Akdeniz Diyetinin Sağlık Üzerine Etkisi;
- Akdeniz diyeti, bitkisel kaynaklı besinlerin daha çok yer aldığı geleneksel bir beslenme şeklini temsil etmektedir.
- Meyveler ve sebzeler, lif, karotenoidler (renk verici pigmentler), antioksidanlar, flavonoidler ve diğer tanımlanmamış bileşikler dahil olmak üzere birçok besin ve fitokimyasal içerir.
- Erişkinlerde beslenmenin, sağlıklı yaşlanmada, hastalık riskini azaltmada ve yaşam kalitesini iyileştirmede önemli bir rol oynadığını göstermektedir.
- Zeytinyağının koroner kalp hastalığının, bilişsel bozukluğun, çeşitli kanser türlerinin ve metabolik hastalıkların önlenmesinde, büyük ölçüde tekli doymamış yağ asitleri (zeytin ve kanola yağları, kabuklu yemişler (fındık, fıstık, ceviz) kabuklu yemiş yağları (yer fıstığı ve badem yağları gibi), avokado)) ve polifenolik bileşiklerin yüksek düzeylerine (yaban mersini, çilek, ahududu, turunçgiller, üzüm, dut, kiraz, elma, erik, böğürtlen ve birçok meyve, yer fıstığı, soya fasülyesi vb.) atfedilebildiğini göstermektedir.
- Akdeniz diyeti ile koroner kalp hastalığı, siroz, tip 2 diyabet, obezite ve kanser riskini azaltılabileceği belirtilmektedir. Akdeniz diyetinin koruyucu etkileri, besinler ile vücuda alınan posa, doymamış yağ asitleri, biyoaktif bileşenler, antioksidanlar ile ortaya çıkmaktadır.
- Yaşlı bireylerde koroner kalp hastalığı gibi kronik hastalık riski fazladır. Trombotik inme, metabolik sendrom ve diyabet, kognitif bozukluk ve kanser riskleri akdeniz diyet modeline uygun olarak yaşam boyu sağlıklı beslenme alışkanlıkları ile azaltılabilir ve hatta önlenebilir.
- Kanıtlar, akdeniz diyetinin bilişsel gerileme ve Alzheimer hastalığının daha düşük bir insidansı ile ilişkili olduğunu göstermektedir.

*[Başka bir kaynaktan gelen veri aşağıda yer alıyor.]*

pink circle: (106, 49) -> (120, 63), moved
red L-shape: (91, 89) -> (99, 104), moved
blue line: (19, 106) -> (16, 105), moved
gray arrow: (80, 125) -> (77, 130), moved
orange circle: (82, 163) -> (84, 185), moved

- Akdeniz ve sağlıklı beslenme kalıplarının kalça kırıklarından korunma sağladığı da ileri sürmüştür; yüksek antioksidan değeri olan (örn; fındık, koyu yeşil sebzeler ve tam tahıllar) meyveler, sebzeler ve gıdalar açısından zengin diyetler, osteoporoz ve kırıkların önlenmesinde önemli bir role sahiptir.
- Fermente süt ürünleri (yoğurt gibi) osteoporozdan etkilenen insanlar için ideal gıdalar gibi görünmektedir, çünkü bunlar sadece kalsiyum ve protein açısından zengin değil aynı zamanda prebiyotik ve probiyotikler için de önemli etkide rol oynamaktadır.
- Düzenli ve ılımlı şarap tüketiminin kardiyovasküler hastalıklar, diabetes mellitus, metabolik bozukluklar, kognitif bozukluklar, osteoporoz ve kanser riskinin azaltılması üzerinde koruyucu etkisi olduğu gösterilmiştir.
Akdeniz diyeti insan sağlığının korunması açısından çok önemli bir beslenme biçimidir. Türk halkının damak tadına uygunluğu ön plandadır.
UYARI: Bu makale yalnızca bilgilendirme amaçlı yazılmıştır. Beslenme tedavisi kişiye özeldir. Hangi diyet türünün sizin için uygun olduğuna tıbbi durumunuz, beslenme şekliniz, sosyal yaşantınız vb. daha birçok etken göz önünde bulundurularak bir Beslenme uzmanı (Diyetisyen) tarafından karar verilmelidir.